I wonder if her experience of this symptom is frustrating or embarrassing. It doesn’t seem to bother her. She appears to be genuinely enjoying our conversation.
What is it like having Alzheimer’s?
“I don’t think about it. I think I know all I want to know about Alzheimer’s. I do most things now that I did before. I definitely got annoyed when I found out I had it. But I thought it was me. It was a relief to know it was something other than me causing the problem.”
“Jenny was diagnosed April 1, 2002. Some joke! Her major symptom was agitation. As soon as she was diagnosed, the agitation stopped,” said Don.
Tell me about what you like to do at home.
“I look at some of the old bits of…I’ve been putting things away for years and years and years and years.”
“Letters to your mother. What she’s been putting away. She’s been going through letters she wrote to her mother,” explains Don.
“They’re steamy!” Jenny laughs.
She doesn’t remember her own letters to her mother when she reads them, but she enjoys them, often laughing out loud as she reads. She doesn’t mind that she doesn’t remember writing them or the stories as belonging to her own history. This feels normal to her. The stories in those letters happened so long ago, she feels that anyone could forget them. She’s not disturbed at all. She enjoys the letters for the content that’s there and doesn’t see them as evidence of a woman she once was who she can no longer remember.
“I sometimes look at some of the old stuff. I was an only child.”
“For a while you were. You have a sibling. There are two of you,” says Don.
“Oh, yes, that’s right. Anyway…”
Jenny and Don have many of these exchanges. Jenny can’t find a word, and Don fills in the blank. Jenny says something inaccurate, and Don corrects her. And she then agrees or disagrees or chooses to ignore him and continues on in stride, unruffled. Don is never patronizing. He’s not correcting an Alzheimer’s victim. The respect he has for his wife is obvious and enormous, and I can’t imagine it has been diminished at all by this disease. These little sidebars feel like the ordinary exchanges between a husband and wife who’ve been married for a long time. Of course, what Jenny can’t remember isn’t ordinary. But they both treat it that way. And it moves the conversation along. No one is embarrassed or upset or apologizing.

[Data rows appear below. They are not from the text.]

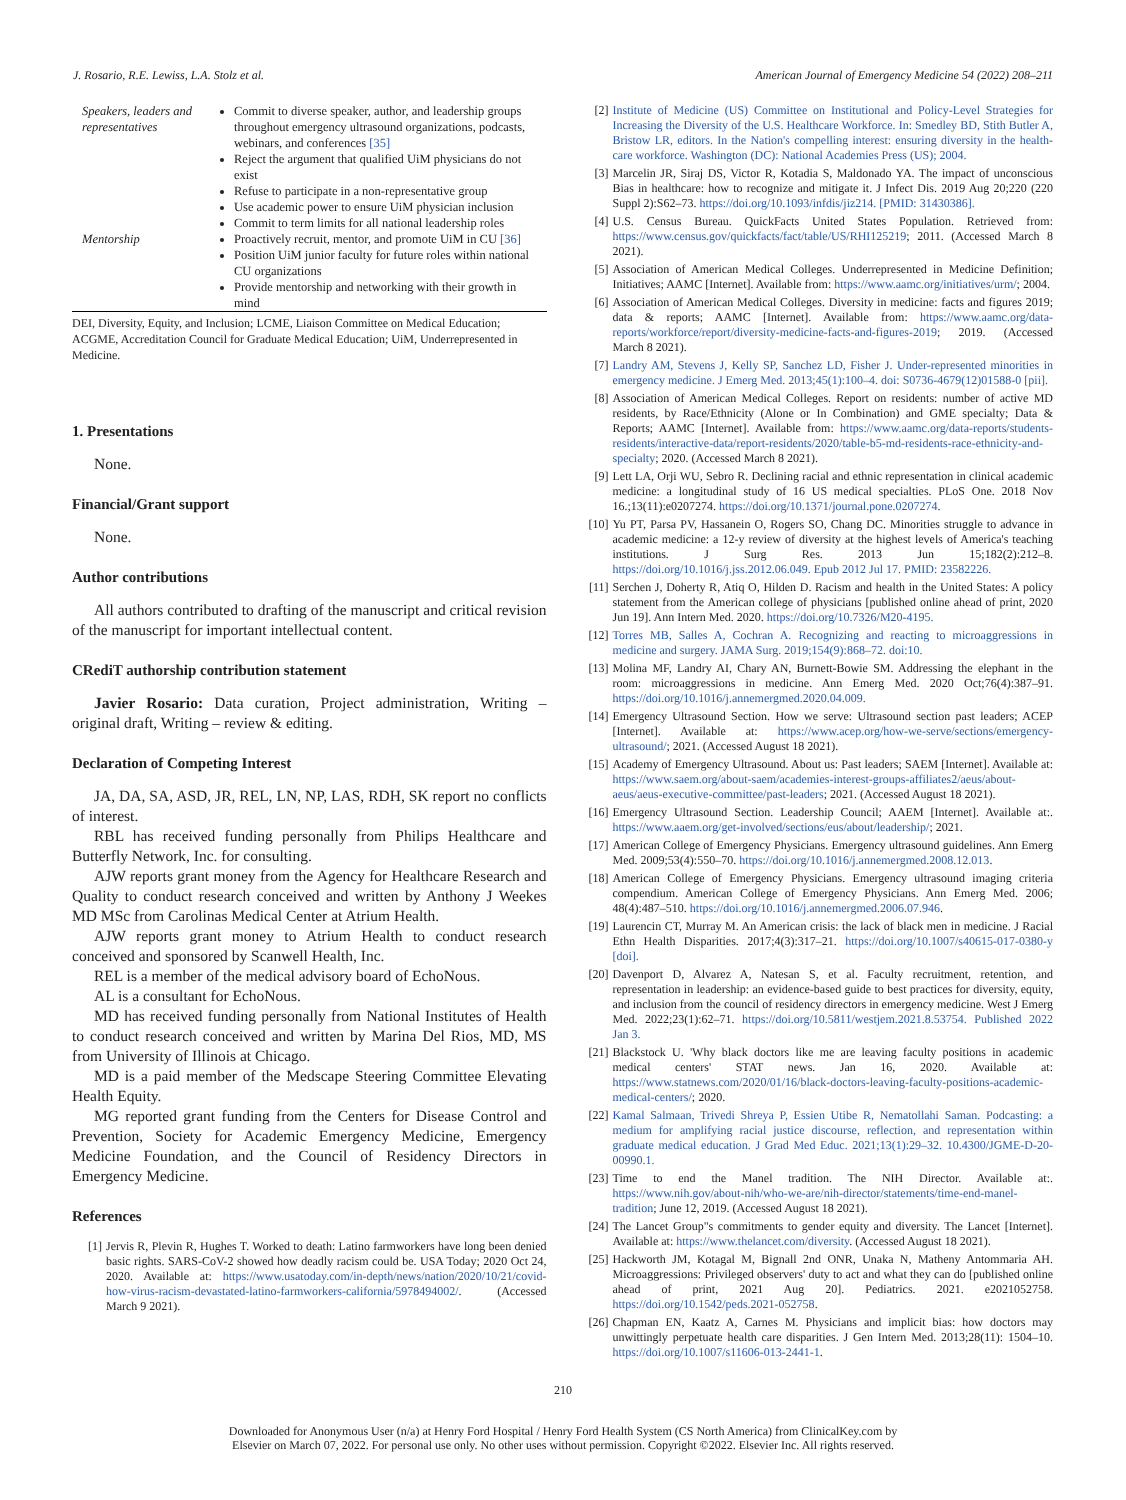J. Rosario, R.E. Lewiss, L.A. Stolz et al. American Journal of Emergency Medicine 54 (2022) 208–211
| Speakers, leaders and representatives | Commit to diverse speaker, author, and leadership groups throughout emergency ultrasound organizations, podcasts, webinars, and conferences [35] Reject the argument that qualified UiM physicians do not exist Refuse to participate in a non-representative group Use academic power to ensure UiM physician inclusion Commit to term limits for all national leadership roles |
| Mentorship | Proactively recruit, mentor, and promote UiM in CU [36] Position UiM junior faculty for future roles within national CU organizations Provide mentorship and networking with their growth in mind |
DEI, Diversity, Equity, and Inclusion; LCME, Liaison Committee on Medical Education; ACGME, Accreditation Council for Graduate Medical Education; UiM, Underrepresented in Medicine.
1. Presentations
None.
Financial/Grant support
None.
Author contributions
All authors contributed to drafting of the manuscript and critical revision of the manuscript for important intellectual content.
CRediT authorship contribution statement
Javier Rosario: Data curation, Project administration, Writing – original draft, Writing – review & editing.
Declaration of Competing Interest
JA, DA, SA, ASD, JR, REL, LN, NP, LAS, RDH, SK report no conflicts of interest.
RBL has received funding personally from Philips Healthcare and Butterfly Network, Inc. for consulting.
AJW reports grant money from the Agency for Healthcare Research and Quality to conduct research conceived and written by Anthony J Weekes MD MSc from Carolinas Medical Center at Atrium Health.
AJW reports grant money to Atrium Health to conduct research conceived and sponsored by Scanwell Health, Inc.
REL is a member of the medical advisory board of EchoNous.
AL is a consultant for EchoNous.
MD has received funding personally from National Institutes of Health to conduct research conceived and written by Marina Del Rios, MD, MS from University of Illinois at Chicago.
MD is a paid member of the Medscape Steering Committee Elevating Health Equity.
MG reported grant funding from the Centers for Disease Control and Prevention, Society for Academic Emergency Medicine, Emergency Medicine Foundation, and the Council of Residency Directors in Emergency Medicine.
References
[1] Jervis R, Plevin R, Hughes T. Worked to death: Latino farmworkers have long been denied basic rights. SARS-CoV-2 showed how deadly racism could be. USA Today; 2020 Oct 24, 2020. Available at: https://www.usatoday.com/in-depth/news/nation/2020/10/21/covid-how-virus-racism-devastated-latino-farmworkers-california/5978494002/. (Accessed March 9 2021).
[2] Institute of Medicine (US) Committee on Institutional and Policy-Level Strategies for Increasing the Diversity of the U.S. Healthcare Workforce. In: Smedley BD, Stith Butler A, Bristow LR, editors. In the Nation's compelling interest: ensuring diversity in the health-care workforce. Washington (DC): National Academies Press (US); 2004.
[3] Marcelin JR, Siraj DS, Victor R, Kotadia S, Maldonado YA. The impact of unconscious Bias in healthcare: how to recognize and mitigate it. J Infect Dis. 2019 Aug 20;220 (220 Suppl 2):S62–73. https://doi.org/10.1093/infdis/jiz214. [PMID: 31430386].
[4] U.S. Census Bureau. QuickFacts United States Population. Retrieved from: https://www.census.gov/quickfacts/fact/table/US/RHI125219; 2011. (Accessed March 8 2021).
[5] Association of American Medical Colleges. Underrepresented in Medicine Definition; Initiatives; AAMC [Internet]. Available from: https://www.aamc.org/initiatives/urm/; 2004.
[6] Association of American Medical Colleges. Diversity in medicine: facts and figures 2019; data & reports; AAMC [Internet]. Available from: https://www.aamc.org/data-reports/workforce/report/diversity-medicine-facts-and-figures-2019; 2019. (Accessed March 8 2021).
[7] Landry AM, Stevens J, Kelly SP, Sanchez LD, Fisher J. Under-represented minorities in emergency medicine. J Emerg Med. 2013;45(1):100–4. doi: S0736-4679(12)01588-0 [pii].
[8] Association of American Medical Colleges. Report on residents: number of active MD residents, by Race/Ethnicity (Alone or In Combination) and GME specialty; Data & Reports; AAMC [Internet]. Available from: https://www.aamc.org/data-reports/students-residents/interactive-data/report-residents/2020/table-b5-md-residents-race-ethnicity-and-specialty; 2020. (Accessed March 8 2021).
[9] Lett LA, Orji WU, Sebro R. Declining racial and ethnic representation in clinical academic medicine: a longitudinal study of 16 US medical specialties. PLoS One. 2018 Nov 16.;13(11):e0207274. https://doi.org/10.1371/journal.pone.0207274.
[10] Yu PT, Parsa PV, Hassanein O, Rogers SO, Chang DC. Minorities struggle to advance in academic medicine: a 12-y review of diversity at the highest levels of America's teaching institutions. J Surg Res. 2013 Jun 15;182(2):212–8. https://doi.org/10.1016/j.jss.2012.06.049. Epub 2012 Jul 17. PMID: 23582226.
[11] Serchen J, Doherty R, Atiq O, Hilden D. Racism and health in the United States: A policy statement from the American college of physicians [published online ahead of print, 2020 Jun 19]. Ann Intern Med. 2020. https://doi.org/10.7326/M20-4195.
[12] Torres MB, Salles A, Cochran A. Recognizing and reacting to microaggressions in medicine and surgery. JAMA Surg. 2019;154(9):868–72. doi:10.
[13] Molina MF, Landry AI, Chary AN, Burnett-Bowie SM. Addressing the elephant in the room: microaggressions in medicine. Ann Emerg Med. 2020 Oct;76(4):387–91. https://doi.org/10.1016/j.annemergmed.2020.04.009.
[14] Emergency Ultrasound Section. How we serve: Ultrasound section past leaders; ACEP [Internet]. Available at: https://www.acep.org/how-we-serve/sections/emergency-ultrasound/; 2021. (Accessed August 18 2021).
[15] Academy of Emergency Ultrasound. About us: Past leaders; SAEM [Internet]. Available at: https://www.saem.org/about-saem/academies-interest-groups-affiliates2/aeus/about-aeus/aeus-executive-committee/past-leaders; 2021. (Accessed August 18 2021).
[16] Emergency Ultrasound Section. Leadership Council; AAEM [Internet]. Available at:. https://www.aaem.org/get-involved/sections/eus/about/leadership/; 2021.
[17] American College of Emergency Physicians. Emergency ultrasound guidelines. Ann Emerg Med. 2009;53(4):550–70. https://doi.org/10.1016/j.annemergmed.2008.12.013.
[18] American College of Emergency Physicians. Emergency ultrasound imaging criteria compendium. American College of Emergency Physicians. Ann Emerg Med. 2006; 48(4):487–510. https://doi.org/10.1016/j.annemergmed.2006.07.946.
[19] Laurencin CT, Murray M. An American crisis: the lack of black men in medicine. J Racial Ethn Health Disparities. 2017;4(3):317–21. https://doi.org/10.1007/s40615-017-0380-y [doi].
[20] Davenport D, Alvarez A, Natesan S, et al. Faculty recruitment, retention, and representation in leadership: an evidence-based guide to best practices for diversity, equity, and inclusion from the council of residency directors in emergency medicine. West J Emerg Med. 2022;23(1):62–71. https://doi.org/10.5811/westjem.2021.8.53754. Published 2022 Jan 3.
[21] Blackstock U. 'Why black doctors like me are leaving faculty positions in academic medical centers' STAT news. Jan 16, 2020. Available at: https://www.statnews.com/2020/01/16/black-doctors-leaving-faculty-positions-academic-medical-centers/; 2020.
[22] Kamal Salmaan, Trivedi Shreya P, Essien Utibe R, Nematollahi Saman. Podcasting: a medium for amplifying racial justice discourse, reflection, and representation within graduate medical education. J Grad Med Educ. 2021;13(1):29–32. 10.4300/JGME-D-20-00990.1.
[23] Time to end the Manel tradition. The NIH Director. Available at:. https://www.nih.gov/about-nih/who-we-are/nih-director/statements/time-end-manel-tradition; June 12, 2019. (Accessed August 18 2021).
[24] The Lancet Group"s commitments to gender equity and diversity. The Lancet [Internet]. Available at: https://www.thelancet.com/diversity. (Accessed August 18 2021).
[25] Hackworth JM, Kotagal M, Bignall 2nd ONR, Unaka N, Matheny Antommaria AH. Microaggressions: Privileged observers' duty to act and what they can do [published online ahead of print, 2021 Aug 20]. Pediatrics. 2021. e2021052758. https://doi.org/10.1542/peds.2021-052758.
[26] Chapman EN, Kaatz A, Carnes M. Physicians and implicit bias: how doctors may unwittingly perpetuate health care disparities. J Gen Intern Med. 2013;28(11): 1504–10. https://doi.org/10.1007/s11606-013-2441-1.
210
Downloaded for Anonymous User (n/a) at Henry Ford Hospital / Henry Ford Health System (CS North America) from ClinicalKey.com by
Elsevier on March 07, 2022. For personal use only. No other uses without permission. Copyright ©2022. Elsevier Inc. All rights reserved.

“I’m English to begin with. I came here in…”
She looks to Don.
“’64.”
“Yes, ‘64, and I actually didn’t like it very much. It seemed a stuffy place!”
She laughs.
“Well, she’d been in Africa for five years.”
“I was in Nigeria for four years, so I’d already done all that.”
What were you doing in Nigeria?
For the rest of my conversation with Jenny, we don’t talk about Alzheimer’s. She tells me about Nigeria, about college at Oxford, about her former job in health advocacy, about her travels and friends. At one point, I realize that we don’t have much time left together, and I’m tempted to ask her to get back to talking about Alzheimer’s. But thankfully, I don’t. Jenny isn’t about Alzheimer’s. Don isn’t about Alzheimer’s either. I remember what she’d said earlier:
“I don’t think about it.”
Her Alzheimer’s is like a naughty toddler throwing a tantrum in the middle of the room. If they were to try to tame it, bargain with it, or beg it to stop, if they became embarrassed or enraged by it, they’d only be feeding energy into it, making it bigger. It would take over and define their experience. Instead they ignore it and carry on. It’s there, but they don’t focus on it.
When I think back on my conversation with Jenny, I picture sunny walks along Lake Michigan, concerts at the Cultural Center, and Africa. I remember her pink shirt, her ponytail, and her laugh. And I remember the big hug she gave me when we were done.